Everything about Java seems boring nowadays, but the truth is boring stuff lasts longer. We use a framework called xxl-job. It is a distributed task scheduling framework opensourced 6 years ago. xxl-job only relies on mysql to do the task scheduling so it’s quite simply to set up. It is used by numerous companies including the one I’m serving at. If you check its github issues there are more than 1k issues outstanding but the author very reluctantly reply them. You might wonder if it is a stable library, but in reality hundreds of companies are using it in production. The company I’m serving using it too on very critical tasks. I also know some companys run hundreds of work nodes using this framework.

It somehow reflects why I guess Java is still perhaps the most important language in the industry. A well designed framework like xxl-job can last for years and years. I don’t believe Java is outdated and I would still recommend Java for serious enterprise software development.


In my previous post I introduced bullmq which is a Redis based queue for Node.js. I would say it’s a bit like rq in python. Both rely on Redis as broker and backend. I run a scheduler job with bullmq as the library I have to use is written in Node.js. It is quite easy to set up with Pm2 as the process manager to start both the main application and the worker. However I found in some cases the worker process would hung with CPU usage 100%, I’m not so sure if it is an issue of bullmq or nodejs. Same as Python, for running efficiency, I don’t think Node.js is the best choice for task queue unless you have to use it for some reason.


Finally comes my recently favorite language for small projects- Golang, I thought golang was best for k8s related tools or projects. I found it could also be a good choice for task queue. The idea comes from my research on miniflux which is a self-hosted rss reader written in golang.

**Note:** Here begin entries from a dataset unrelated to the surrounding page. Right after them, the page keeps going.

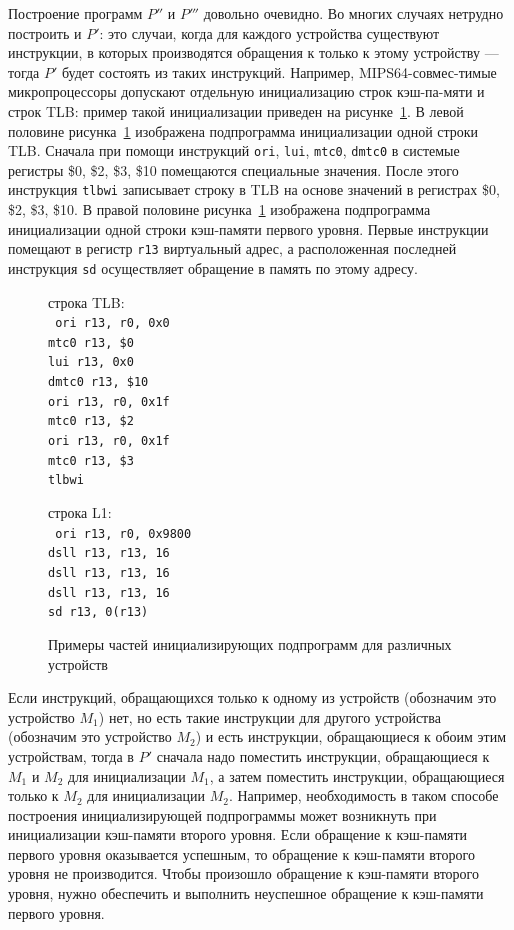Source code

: Построение программ $P''$ и $P'''$ довольно очевидно. Во многих случаях нетрудно построить и $P'$: это случаи, когда для каждого устройства существуют инструкции, в которых производятся обращения к только к этому устройству --- тогда $P'$ будет состоять из таких инструкций. Например, MIPS64-совмес-тимые микропроцессоры допускают отдельную инициализацию строк кэш-па-мяти и строк TLB: пример такой инициализации приведен на рисунке~\ref{fig:blocks_init_examples}. В левой половине рисунка~\ref{fig:blocks_init_examples} изображена подпрограмма инициализации одной строки TLB. Сначала при помощи инструкций \texttt{ori}, \texttt{lui}, \texttt{mtc0}, \texttt{dmtc0} в системые регистры \$0, \$2, \$3, \$10 помещаются специальные значения. После этого инструкция \texttt{tlbwi} записывает строку в TLB на основе значений в регистрах \$0, \$2, \$3, \$10. В правой половине рисунка~\ref{fig:blocks_init_examples} изображена подпрограмма инициализации одной строки кэш-памяти первого уровня. Первые инструкции помещают в регистр \texttt{r13} виртуальный адрес, а расположенная последней инструкция \texttt{sd} осуществляет обращение в память по этому адресу.

\begin{figure}[h] \centering
\parbox{0.4\textwidth}{
строка TLB:\\
{\small \tt
    ori r13, r0, 0x0\\
    mtc0 r13, \$0\\
    lui r13, 0x0\\
    dmtc0 r13, \$10\\
    ori r13, r0, 0x1f\\
    mtc0 r13, \$2\\
    ori r13, r0, 0x1f\\
    mtc0 r13, \$3\\
    tlbwi\\}
} \qquad
\parbox{0.4\textwidth}{
строка L1:\\
{\small \tt
    ori r13, r0, 0x9800\\
    dsll r13, r13, 16\\
    dsll r13, r13, 16\\
    dsll r13, r13, 16\\
    sd r13, 0(r13)\\}
} \caption{Примеры частей инициализирующих подпрограмм для различных устройств}\label{fig:blocks_init_examples}
\end{figure}

Если инструкций, обращающихся только к одному из устройств (обозначим это устройство $M_1$) нет, но есть такие инструкции для другого устройства (обозначим это устройство $M_2$) и есть инструкции, обращающиеся к обоим этим устройствам, тогда в $P'$ сначала надо поместить инструкции, обращающиеся к $M_1$ и $M_2$ для инициализации $M_1$, а затем поместить инструкции, обращающиеся только к $M_2$ для инициализации $M_2$. Например, необходимость в таком способе построения инициализирующей подпрограммы может возникнуть при инициализации кэш-памяти второго уровня. Если обращение к кэш-памяти первого уровня оказывается успешным, то обращение к кэш-памяти второго уровня не производится. Чтобы произошло обращение к кэш-памяти второго уровня, нужно обеспечить и выполнить неуспешное обращение к кэш-памяти первого уровня.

It can support dozens if not hundreds of feed refreshing in a short time. All it uses if you check the source code is a goroutine pool with postgres as the database. The goroutine pool in miniflux is like

package worker // import "miniflux.app/v2/internal/worker"

import (

// Pool handles a pool of workers.
type Pool struct {
	queue chan model.Job

// Push send a list of jobs to the queue.
func (p *Pool) Push(jobs model.JobList) {
	for _, job := range jobs {
		p.queue <- job

// NewPool creates a pool of background workers.
func NewPool(store *storage.Storage, nbWorkers int) *Pool {
	workerPool := &Pool{
		queue: make(chan model.Job),

	for i := 0; i < nbWorkers; i++ {
		worker := &Worker{id: i, store: store}
		go worker.Run(workerPool.queue)

	return workerPool

As you can see, the pool is a struct which holds a channel of jobs. Staring a new pool would register a number of workers to the pool and the worker will be running in the background. whe a new job joins in there would be one free worker picks it up and process. Perhaps due to the intuitive design of golang, I just found it elegant and easy to understand.

In terms of performance you can checkout the image below

go vs node

The second to last is the miniflux service running feeds refreshing every minutes and the last line is a node service running a bullmq with only one task(not running atm) the red rectangle captures the runing cpu and memory usage of the two. It’s a ten times difference. I can see no reason in such scenario to use nodejs instead of go.

Wrap up

In this post I recalled my experience with task queues in different languages. If I can conclude based on my limited experience, I would say if you have to use Python or Nodejs one async tasks like machine learning/AI with Python or chrome driver related ones with JS, go to a broker based framework like celery, rq and bullmq. It would help reach an acceptable balance on convenience and effiency. For general purpose tasks which needs both efficiency and easy mantainance, Java is always a safe choice. If you need some delightful coding experience without sacrificing performance, just try golang with goroutine.